In a groundbreaking study, researchers at IBM and Moderna have successfully utilized a quantum simulation algorithm to predict the intricate secondary protein structure of a 60-nucleotide-long mRNA sequence. This achievement marks the longest mRNA sequence ever simulated on a quantum computer, showcasing the potential of quantum technologies in biotechnology and medicine.
Messenger ribonucleic acid (mRNA) serves as a crucial molecule that conveys genetic information from DNA to ribosomes, guiding the synthesis of proteins within cells. mRNA plays a pivotal role in the development of effective vaccines designed to elicit specific immune responses. It is widely accepted that all the information necessary for a protein to achieve its correct three-dimensional conformation is encoded within its amino acid sequence. Despite being a single strand of amino acids, mRNA possesses a secondary protein structure characterized by a series of folds that define the molecule’s specific 3D shape.

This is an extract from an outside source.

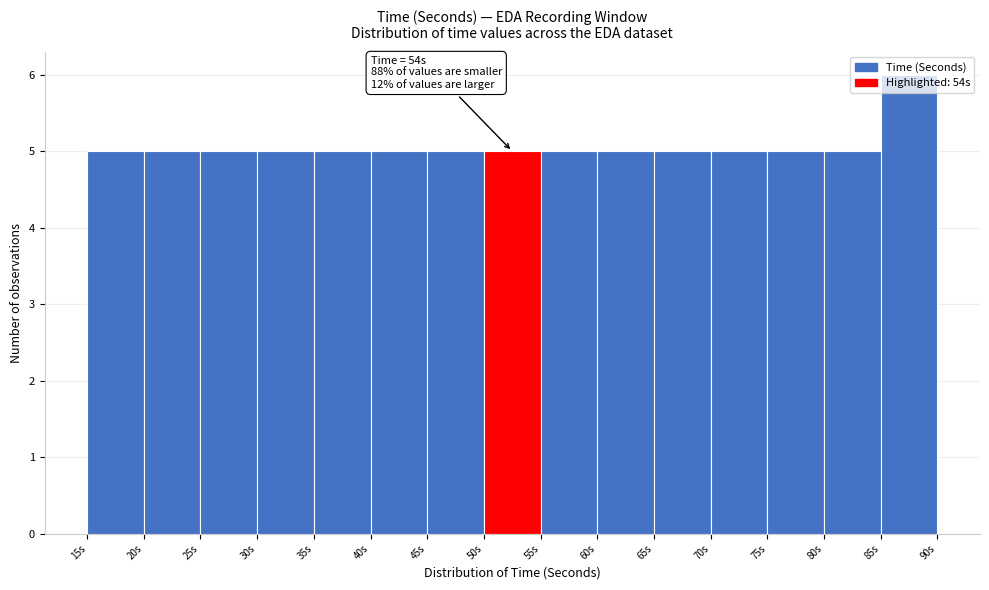

Which range on the x-axis has the tallest bar?

85 to 90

The challenge of predicting the shape that an mRNA molecule will adopt grows exponentially with the addition of each nucleotide, making such predictions increasingly complex as the sequence lengthens. The recent IBM and Moderna experiment, detailed in a study first presented at the 2024 IEEE International Conference on Quantum Computing and Engineering, illustrates how quantum computing can enhance traditional methods for these predictions.
Traditionally, mRNA folding predictions have relied on binary classical computers and artificial intelligence models, such as Google DeepMind’s AlphaFold. While these classical algorithms can manage mRNA sequences with hundreds or thousands of nucleotides, they often do so by excluding higher complexity features like pseudoknots. Pseudoknots are intricate twists and shapes in a molecule’s secondary structure capable of engaging in more complex internal interactions than standard folds, limiting the accuracy of protein-folding prediction models.
Understanding the minute details of an mRNA molecule’s protein folds is essential for creating stronger predictions and, consequently, more effective mRNA-based vaccines. Researchers aim to overcome the challenges faced by even the most powerful supercomputers and AI models by integrating quantum technology into their experiments.
The research team conducted various experiments utilizing quantum simulation algorithms that employed qubits, the quantum equivalent of classical computer bits, to model molecular structures. They began their experiments with just 80 qubits (out of a possible 156) on the R2 Heron quantum processing unit (QPU). By employing a conditional value-at-risk-based variational quantum algorithm (CVaR-based VQA)—a quantum optimization algorithm inspired by techniques for analyzing complex interactions—they successfully predicted the secondary protein structure of a 60-nucleotide-long mRNA sequence. Previously, the best quantum-based simulation model achieved predictions for a 42-nucleotide sequence.
The researchers further scaled their experiments by applying recent error-correction techniques to mitigate the noise generated by quantum functions. The new preprint study provisionally demonstrated the effectiveness of their experimental paradigm, successfully running simulated instances with up to 156 qubits for mRNA sequences of up to 60 nucleotides. Preliminary research also indicated the potential to utilize up to 354 qubits in noiseless environments.
As the researchers noted, increasing the number of qubits employed in running the algorithm, along with scaling the algorithms for additional subroutines, should yield more accurate simulations and enable predictions for longer sequences. However, they also acknowledged that these advancements will require the development of sophisticated techniques for integrating problem-specific circuits into existing quantum hardware, emphasizing the need for improved algorithms and processing architectures to further propel this research forward.